The present invention generally relates to electro-mechanical assemblies, such as probe cards having electrical contacts for testing integrated circuits.
Electro-mechanical assemblies, such as probe cards, can be used in testing a die, e.g. integrated circuit devices, typically on semiconductor wafers. Such probe card is used in connection with a device known as a tester, wherein the probe card is electronically connected to the tester device, and in turn the probe card is also in electrical contact with the integrated circuit to be tested (either on a wafer or in singulated form) (as referred to herein an integrated circuit to be tested in any form is referred to as a device under test (DUT)).
Typically a wafer to be tested is loaded into a prober securing it to a movable chuck. During the testing process, the chuck moves the wafer into electrical contact with the probe card. This contact occurs between a plurality of probes on the probe card, which can be in the form of spring-type contacts, and a plurality of discrete connection pads (bond or test pads) on the DUTs. Several different types of electrical contacts are known and used on probe cards, including without limitation needle contacts, cobra-style contacts, spring contacts, and the like. In this manner, the DUTs can be tested and exercised, prior to being singulated from the wafer, or final packaging.
For effective contact between the probes of the probe card and the bond pads of the dies, the distance between the probe card and the wafer should be properly maintained. If portions of the DUT and the probes are too far apart contact can be lost, if they are too close together then damage may occur to the probes or the DUTs, or, for example, the probe can move from a desired location on the DUT.
The distance between the DUT and the probe card may change as the testing procedure proceeds, especially as the temperatures of the probe card and the wafer change during the testing process.
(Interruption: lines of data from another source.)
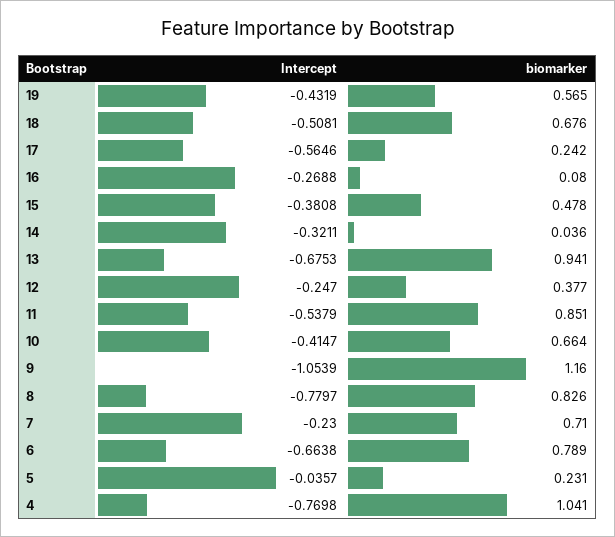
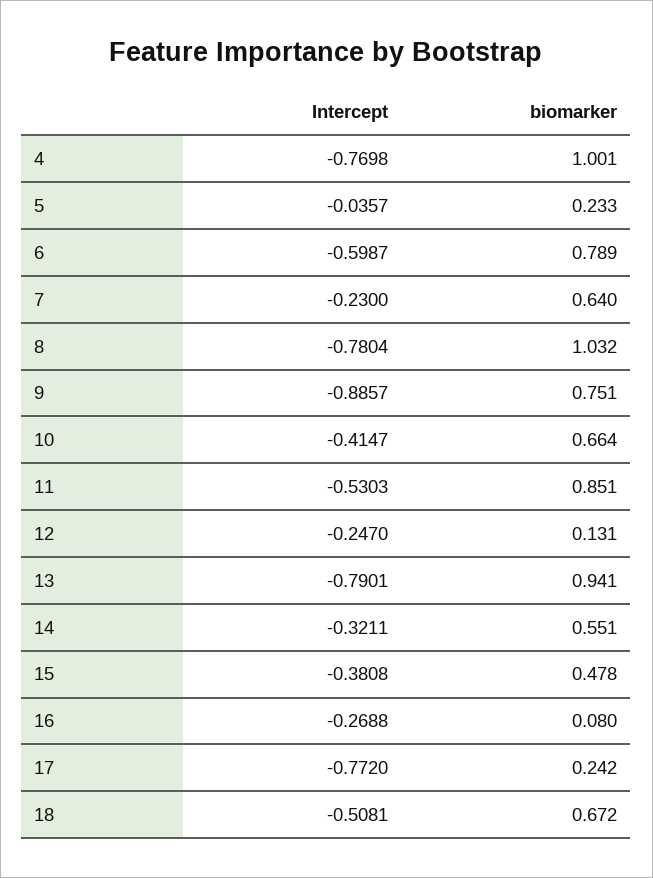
  {
    "Intercept": {
-     "19": -0.4319,
      "18": -0.5081,
-     "17": -0.5646,
+     "17": -0.772,
      "16": -0.2688,
      "15": -0.3808,
      "14": -0.3211,
-     "13": -0.6753,
+     "13": -0.7901,
      "12": -0.247,
-     "11": -0.5379,
+     "11": -0.5303,
      "10": -0.4147,
-     "9": -1.0539,
+     "9": -0.8857,
-     "8": -0.7797,
+     "8": -0.7804,
      "7": -0.23,
-     "6": -0.6638,
+     "6": -0.5987,
      "5": -0.0357,
      "4": -0.7698
    },
    "biomarker": {
-     "19": 0.565,
-     "18": 0.676,
+     "18": 0.672,
      "17": 0.242,
      "16": 0.08,
      "15": 0.478,
-     "14": 0.036,
+     "14": 0.551,
      "13": 0.941,
-     "12": 0.377,
+     "12": 0.131,
      "11": 0.851,
      "10": 0.664,
-     "9": 1.16,
+     "9": 0.751,
-     "8": 0.826,
+     "8": 1.032,
-     "7": 0.71,
+     "7": 0.64,
      "6": 0.789,
-     "5": 0.231,
+     "5": 0.233,
-     "4": 1.041
+     "4": 1.001
    }
  }

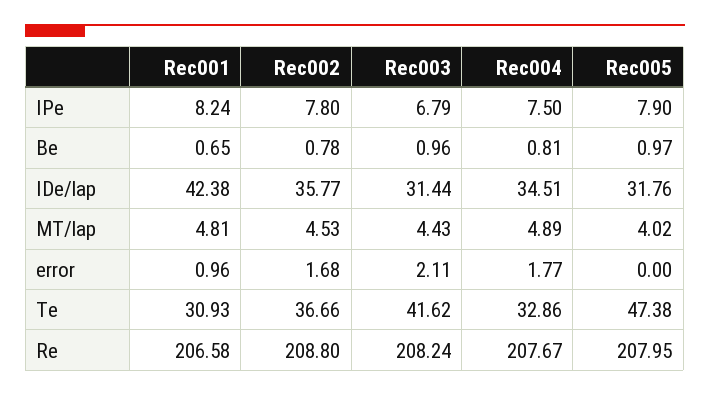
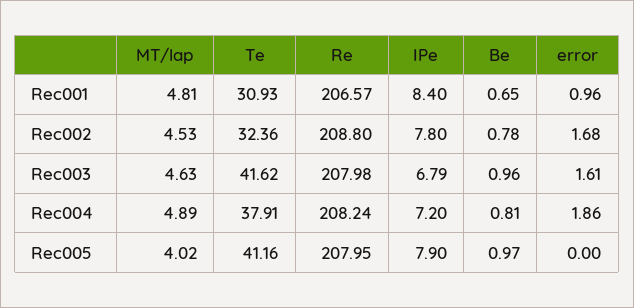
  {
    "Rec001": {
-     "IPe": 8.24,
+     "IPe": 8.4,
      "Be": 0.65,
-     "IDe/lap": 42.38,
      "MT/lap": 4.81,
      "error": 0.96,
      "Te": 30.93,
-     "Re": 206.58
+     "Re": 206.57
    },
    "Rec002": {
      "IPe": 7.8,
      "Be": 0.78,
-     "IDe/lap": 35.77,
      "MT/lap": 4.53,
      "error": 1.68,
-     "Te": 36.66,
+     "Te": 32.36,
      "Re": 208.8
    },
    "Rec003": {
      "IPe": 6.79,
      "Be": 0.96,
-     "IDe/lap": 31.44,
-     "MT/lap": 4.43,
+     "MT/lap": 4.63,
-     "error": 2.11,
+     "error": 1.61,
      "Te": 41.62,
-     "Re": 208.24
+     "Re": 207.98
    },
    "Rec004": {
-     "IPe": 7.5,
+     "IPe": 7.2,
      "Be": 0.81,
-     "IDe/lap": 34.51,
      "MT/lap": 4.89,
-     "error": 1.77,
+     "error": 1.86,
-     "Te": 32.86,
+     "Te": 37.91,
-     "Re": 207.67
+     "Re": 208.24
    },
    "Rec005": {
      "IPe": 7.9,
      "Be": 0.97,
-     "IDe/lap": 31.76,
      "MT/lap": 4.02,
      "error": 0,
-     "Te": 47.38,
+     "Te": 41.16,
      "Re": 207.95
    }
  }

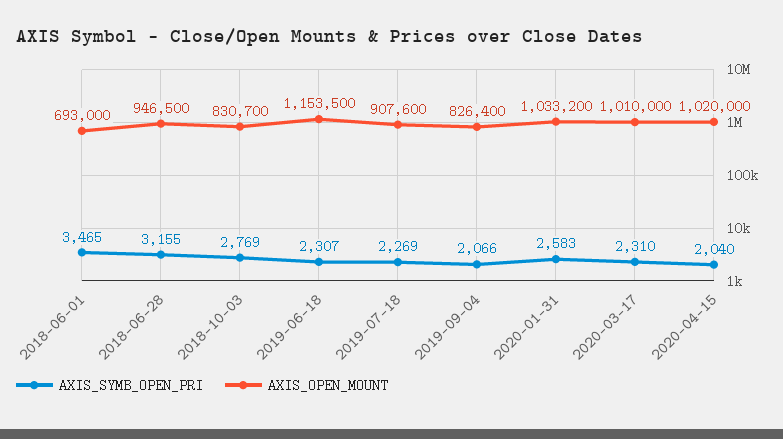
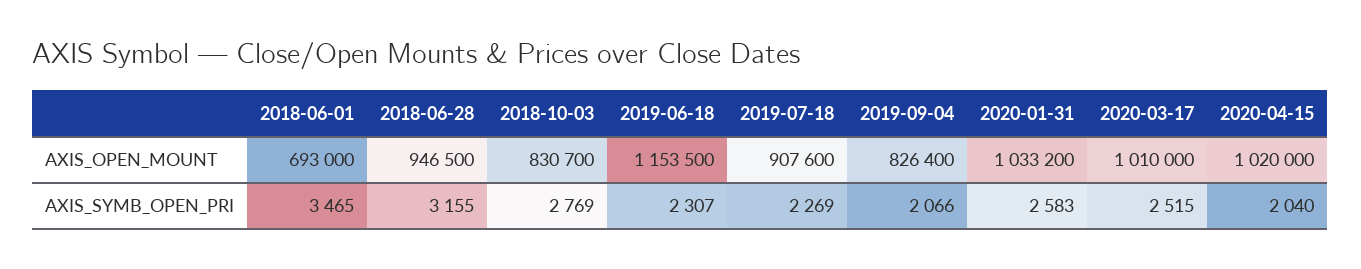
  {
    "AXIS_SYMB_OPEN_PRI": {
      "2018-06-01": 3465,
      "2018-06-28": 3155,
      "2018-10-03": 2769,
      "2019-06-18": 2307,
      "2019-07-18": 2269,
      "2019-09-04": 2066,
      "2020-01-31": 2583,
-     "2020-03-17": 2310,
+     "2020-03-17": 2515,
      "2020-04-15": 2040
    },
    "AXIS_OPEN_MOUNT": {
      "2018-06-01": 693000,
      "2018-06-28": 946500,
      "2018-10-03": 830700,
      "2019-06-18": 1153500,
      "2019-07-18": 907600,
      "2019-09-04": 826400,
      "2020-01-31": 1033200,
      "2020-03-17": 1010000,
      "2020-04-15": 1020000
    }
  }

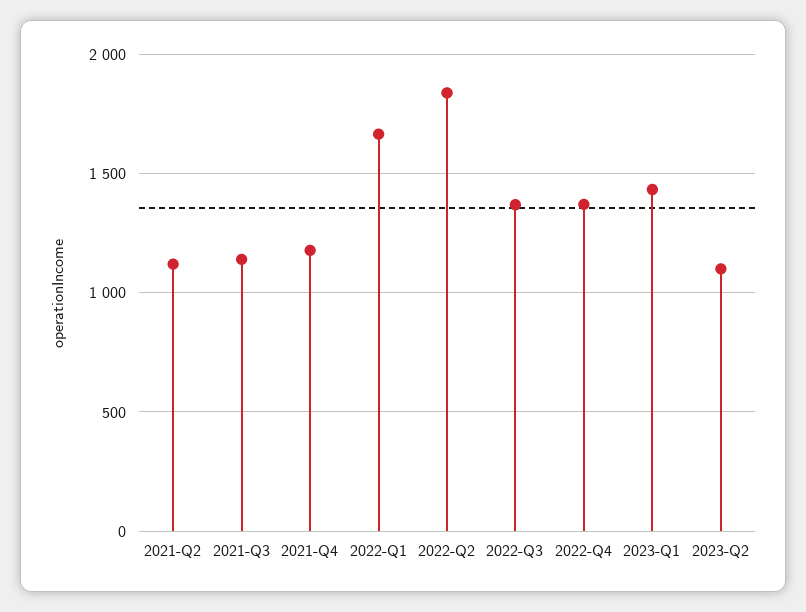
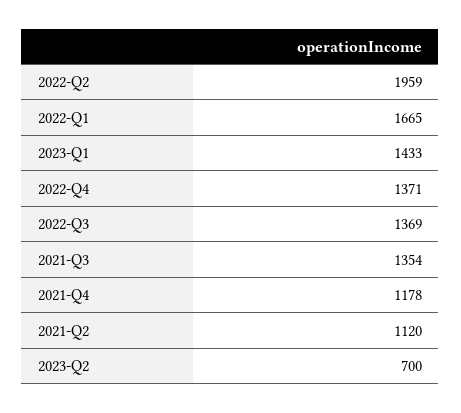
  {
    "2021-Q2": 1120,
-   "2021-Q3": 1150,
+   "2021-Q3": 1354,
    "2021-Q4": 1178,
    "2022-Q1": 1665,
-   "2022-Q2": 1850,
+   "2022-Q2": 1959,
    "2022-Q3": 1369,
    "2022-Q4": 1371,
    "2023-Q1": 1433,
-   "2023-Q2": 1100
+   "2023-Q2": 700
  }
In many instances, the wafer being tested may be heated or cooled during the testing process. When a wafer having a temperature different than that of the probe card is moved under the card, the card face nearest the wafer begins to change temperature. Probe cards are typically built of layers of different materials and are usually poor heat conductors in a direction normal to the face of the card. As a result, a thermal gradient across the thickness of the probe card can appear rapidly. As a result of this uneven expansion, the probe card can begin to sag, decreasing the distance between the probe card and the wafer. The opposite phenomenon may occur when a wafer is cooler than the ambient temperature of the tester is placed near the probe card. As the face of the probe card nearest the wafer cools and contracts faster than the face farthest from the wafer, the probe card begins to bow away from the wafer disrupting electrical contact between the wafer and the probe card.
Moreover, various parts of the probe card may have different coefficients of thermal expansion. As a result, they may expand or contract at different rates as the temperature of the environment in which the probe card and the wafer are placed for testing changes. This would also cause the probe card to deform, thereby moving the probes away from the pads on the wafer, and causing the test to fail.
Thus, what is needed is an apparatus for adjusting the thermally induced movement of probe cards, such that the probes can remain in proper contact with the pads of DUTs on wafers.